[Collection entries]
_____

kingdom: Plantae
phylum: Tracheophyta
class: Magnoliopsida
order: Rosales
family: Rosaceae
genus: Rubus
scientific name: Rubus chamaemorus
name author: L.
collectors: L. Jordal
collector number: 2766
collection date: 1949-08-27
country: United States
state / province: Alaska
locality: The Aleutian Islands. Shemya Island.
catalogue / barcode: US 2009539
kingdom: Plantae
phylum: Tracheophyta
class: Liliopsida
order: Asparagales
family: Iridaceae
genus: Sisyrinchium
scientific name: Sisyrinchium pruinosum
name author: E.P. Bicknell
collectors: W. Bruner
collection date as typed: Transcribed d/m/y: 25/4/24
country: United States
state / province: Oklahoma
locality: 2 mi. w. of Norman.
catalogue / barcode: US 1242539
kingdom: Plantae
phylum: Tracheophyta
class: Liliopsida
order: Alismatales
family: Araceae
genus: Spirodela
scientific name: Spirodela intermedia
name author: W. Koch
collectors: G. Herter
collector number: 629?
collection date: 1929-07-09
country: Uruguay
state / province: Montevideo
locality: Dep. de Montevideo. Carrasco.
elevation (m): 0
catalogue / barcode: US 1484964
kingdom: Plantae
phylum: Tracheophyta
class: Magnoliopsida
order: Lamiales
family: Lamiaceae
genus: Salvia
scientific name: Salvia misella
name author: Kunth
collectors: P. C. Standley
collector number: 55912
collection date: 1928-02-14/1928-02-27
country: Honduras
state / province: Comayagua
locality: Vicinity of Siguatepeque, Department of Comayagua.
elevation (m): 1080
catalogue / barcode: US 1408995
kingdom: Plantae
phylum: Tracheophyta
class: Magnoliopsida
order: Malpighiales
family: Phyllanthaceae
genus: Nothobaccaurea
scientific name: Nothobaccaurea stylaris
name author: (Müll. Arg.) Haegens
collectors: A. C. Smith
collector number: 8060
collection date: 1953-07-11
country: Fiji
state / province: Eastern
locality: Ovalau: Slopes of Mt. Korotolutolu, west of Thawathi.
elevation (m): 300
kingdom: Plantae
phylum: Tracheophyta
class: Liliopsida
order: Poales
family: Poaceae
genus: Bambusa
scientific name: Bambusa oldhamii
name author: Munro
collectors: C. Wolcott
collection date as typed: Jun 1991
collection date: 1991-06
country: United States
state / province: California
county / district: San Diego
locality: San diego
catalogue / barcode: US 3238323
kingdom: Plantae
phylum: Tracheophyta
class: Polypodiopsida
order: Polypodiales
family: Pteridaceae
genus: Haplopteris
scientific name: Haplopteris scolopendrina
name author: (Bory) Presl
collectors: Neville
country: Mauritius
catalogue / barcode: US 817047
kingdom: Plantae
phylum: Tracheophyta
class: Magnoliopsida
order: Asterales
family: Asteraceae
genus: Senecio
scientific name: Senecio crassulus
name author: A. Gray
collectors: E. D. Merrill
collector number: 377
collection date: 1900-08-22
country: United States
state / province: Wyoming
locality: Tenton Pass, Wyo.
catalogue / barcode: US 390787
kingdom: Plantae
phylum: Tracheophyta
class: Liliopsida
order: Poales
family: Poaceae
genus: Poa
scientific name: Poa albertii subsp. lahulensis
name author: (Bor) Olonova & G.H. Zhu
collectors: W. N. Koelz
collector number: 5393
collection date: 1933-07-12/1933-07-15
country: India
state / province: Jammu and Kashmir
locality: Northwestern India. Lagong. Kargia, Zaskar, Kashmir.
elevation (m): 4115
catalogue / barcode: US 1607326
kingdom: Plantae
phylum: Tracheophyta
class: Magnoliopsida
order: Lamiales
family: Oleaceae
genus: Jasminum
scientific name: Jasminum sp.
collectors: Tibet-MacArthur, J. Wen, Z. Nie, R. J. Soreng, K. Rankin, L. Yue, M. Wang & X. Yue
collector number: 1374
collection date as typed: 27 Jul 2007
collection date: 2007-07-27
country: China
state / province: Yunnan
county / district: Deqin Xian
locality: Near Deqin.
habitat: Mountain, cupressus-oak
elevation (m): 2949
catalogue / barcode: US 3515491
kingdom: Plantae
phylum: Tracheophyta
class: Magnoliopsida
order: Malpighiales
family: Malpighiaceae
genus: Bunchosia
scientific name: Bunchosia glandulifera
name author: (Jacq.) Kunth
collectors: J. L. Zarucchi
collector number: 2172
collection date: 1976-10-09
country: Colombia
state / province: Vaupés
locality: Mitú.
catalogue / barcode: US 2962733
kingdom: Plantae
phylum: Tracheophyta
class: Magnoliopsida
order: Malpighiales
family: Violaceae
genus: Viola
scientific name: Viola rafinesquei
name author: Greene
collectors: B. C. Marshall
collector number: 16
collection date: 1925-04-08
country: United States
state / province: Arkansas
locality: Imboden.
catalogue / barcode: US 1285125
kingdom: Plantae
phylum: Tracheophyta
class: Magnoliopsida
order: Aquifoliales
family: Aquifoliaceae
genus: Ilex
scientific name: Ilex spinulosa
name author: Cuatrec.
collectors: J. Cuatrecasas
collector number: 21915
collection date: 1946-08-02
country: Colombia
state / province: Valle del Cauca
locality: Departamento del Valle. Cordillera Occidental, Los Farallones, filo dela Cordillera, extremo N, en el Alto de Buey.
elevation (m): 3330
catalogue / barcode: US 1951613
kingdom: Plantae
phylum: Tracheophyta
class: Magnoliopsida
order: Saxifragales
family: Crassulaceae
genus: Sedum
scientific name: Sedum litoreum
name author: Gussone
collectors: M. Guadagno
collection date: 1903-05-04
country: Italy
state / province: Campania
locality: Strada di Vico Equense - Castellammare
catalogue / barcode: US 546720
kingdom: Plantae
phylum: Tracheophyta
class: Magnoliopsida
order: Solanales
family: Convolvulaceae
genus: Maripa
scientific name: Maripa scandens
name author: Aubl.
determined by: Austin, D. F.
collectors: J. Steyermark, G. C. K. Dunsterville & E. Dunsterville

_____

◆ What you need to do:
Rewrite every line of the material, swapping each "collectors" for "collected by" and leaving everything else unchanged.

◆ Finished task:
kingdom: Plantae
phylum: Tracheophyta
class: Magnoliopsida
order: Rosales
family: Rosaceae
genus: Rubus
scientific name: Rubus chamaemorus
name author: L.
collected by: L. Jordal
collector number: 2766
collection date: 1949-08-27
country: United States
state / province: Alaska
locality: The Aleutian Islands. Shemya Island.
catalogue / barcode: US 2009539
kingdom: Plantae
phylum: Tracheophyta
class: Liliopsida
order: Asparagales
family: Iridaceae
genus: Sisyrinchium
scientific name: Sisyrinchium pruinosum
name author: E.P. Bicknell
collected by: W. Bruner
collection date as typed: Transcribed d/m/y: 25/4/24
country: United States
state / province: Oklahoma
locality: 2 mi. w. of Norman.
catalogue / barcode: US 1242539
kingdom: Plantae
phylum: Tracheophyta
class: Liliopsida
order: Alismatales
family: Araceae
genus: Spirodela
scientific name: Spirodela intermedia
name author: W. Koch
collected by: G. Herter
collector number: 629?
collection date: 1929-07-09
country: Uruguay
state / province: Montevideo
locality: Dep. de Montevideo. Carrasco.
elevation (m): 0
catalogue / barcode: US 1484964
kingdom: Plantae
phylum: Tracheophyta
class: Magnoliopsida
order: Lamiales
family: Lamiaceae
genus: Salvia
scientific name: Salvia misella
name author: Kunth
collected by: P. C. Standley
collector number: 55912
collection date: 1928-02-14/1928-02-27
country: Honduras
state / province: Comayagua
locality: Vicinity of Siguatepeque, Department of Comayagua.
elevation (m): 1080
catalogue / barcode: US 1408995
kingdom: Plantae
phylum: Tracheophyta
class: Magnoliopsida
order: Malpighiales
family: Phyllanthaceae
genus: Nothobaccaurea
scientific name: Nothobaccaurea stylaris
name author: (Müll. Arg.) Haegens
collected by: A. C. Smith
collector number: 8060
collection date: 1953-07-11
country: Fiji
state / province: Eastern
locality: Ovalau: Slopes of Mt. Korotolutolu, west of Thawathi.
elevation (m): 300
kingdom: Plantae
phylum: Tracheophyta
class: Liliopsida
order: Poales
family: Poaceae
genus: Bambusa
scientific name: Bambusa oldhamii
name author: Munro
collected by: C. Wolcott
collection date as typed: Jun 1991
collection date: 1991-06
country: United States
state / province: California
county / district: San Diego
locality: San diego
catalogue / barcode: US 3238323
kingdom: Plantae
phylum: Tracheophyta
class: Polypodiopsida
order: Polypodiales
family: Pteridaceae
genus: Haplopteris
scientific name: Haplopteris scolopendrina
name author: (Bory) Presl
collected by: Neville
country: Mauritius
catalogue / barcode: US 817047
kingdom: Plantae
phylum: Tracheophyta
class: Magnoliopsida
order: Asterales
family: Asteraceae
genus: Senecio
scientific name: Senecio crassulus
name author: A. Gray
collected by: E. D. Merrill
collector number: 377
collection date: 1900-08-22
country: United States
state / province: Wyoming
locality: Tenton Pass, Wyo.
catalogue / barcode: US 390787
kingdom: Plantae
phylum: Tracheophyta
class: Liliopsida
order: Poales
family: Poaceae
genus: Poa
scientific name: Poa albertii subsp. lahulensis
name author: (Bor) Olonova & G.H. Zhu
collected by: W. N. Koelz
collector number: 5393
collection date: 1933-07-12/1933-07-15
country: India
state / province: Jammu and Kashmir
locality: Northwestern India. Lagong. Kargia, Zaskar, Kashmir.
elevation (m): 4115
catalogue / barcode: US 1607326
kingdom: Plantae
phylum: Tracheophyta
class: Magnoliopsida
order: Lamiales
family: Oleaceae
genus: Jasminum
scientific name: Jasminum sp.
collected by: Tibet-MacArthur, J. Wen, Z. Nie, R. J. Soreng, K. Rankin, L. Yue, M. Wang & X. Yue
collector number: 1374
collection date as typed: 27 Jul 2007
collection date: 2007-07-27
country: China
state / province: Yunnan
county / district: Deqin Xian
locality: Near Deqin.
habitat: Mountain, cupressus-oak
elevation (m): 2949
catalogue / barcode: US 3515491
kingdom: Plantae
phylum: Tracheophyta
class: Magnoliopsida
order: Malpighiales
family: Malpighiaceae
genus: Bunchosia
scientific name: Bunchosia glandulifera
name author: (Jacq.) Kunth
collected by: J. L. Zarucchi
collector number: 2172
collection date: 1976-10-09
country: Colombia
state / province: Vaupés
locality: Mitú.
catalogue / barcode: US 2962733
kingdom: Plantae
phylum: Tracheophyta
class: Magnoliopsida
order: Malpighiales
family: Violaceae
genus: Viola
scientific name: Viola rafinesquei
name author: Greene
collected by: B. C. Marshall
collector number: 16
collection date: 1925-04-08
country: United States
state / province: Arkansas
locality: Imboden.
catalogue / barcode: US 1285125
kingdom: Plantae
phylum: Tracheophyta
class: Magnoliopsida
order: Aquifoliales
family: Aquifoliaceae
genus: Ilex
scientific name: Ilex spinulosa
name author: Cuatrec.
collected by: J. Cuatrecasas
collector number: 21915
collection date: 1946-08-02
country: Colombia
state / province: Valle del Cauca
locality: Departamento del Valle. Cordillera Occidental, Los Farallones, filo dela Cordillera, extremo N, en el Alto de Buey.
elevation (m): 3330
catalogue / barcode: US 1951613
kingdom: Plantae
phylum: Tracheophyta
class: Magnoliopsida
order: Saxifragales
family: Crassulaceae
genus: Sedum
scientific name: Sedum litoreum
name author: Gussone
collected by: M. Guadagno
collection date: 1903-05-04
country: Italy
state / province: Campania
locality: Strada di Vico Equense - Castellammare
catalogue / barcode: US 546720
kingdom: Plantae
phylum: Tracheophyta
class: Magnoliopsida
order: Solanales
family: Convolvulaceae
genus: Maripa
scientific name: Maripa scandens
name author: Aubl.
determined by: Austin, D. F.
collected by: J. Steyermark, G. C. K. Dunsterville & E. Dunsterville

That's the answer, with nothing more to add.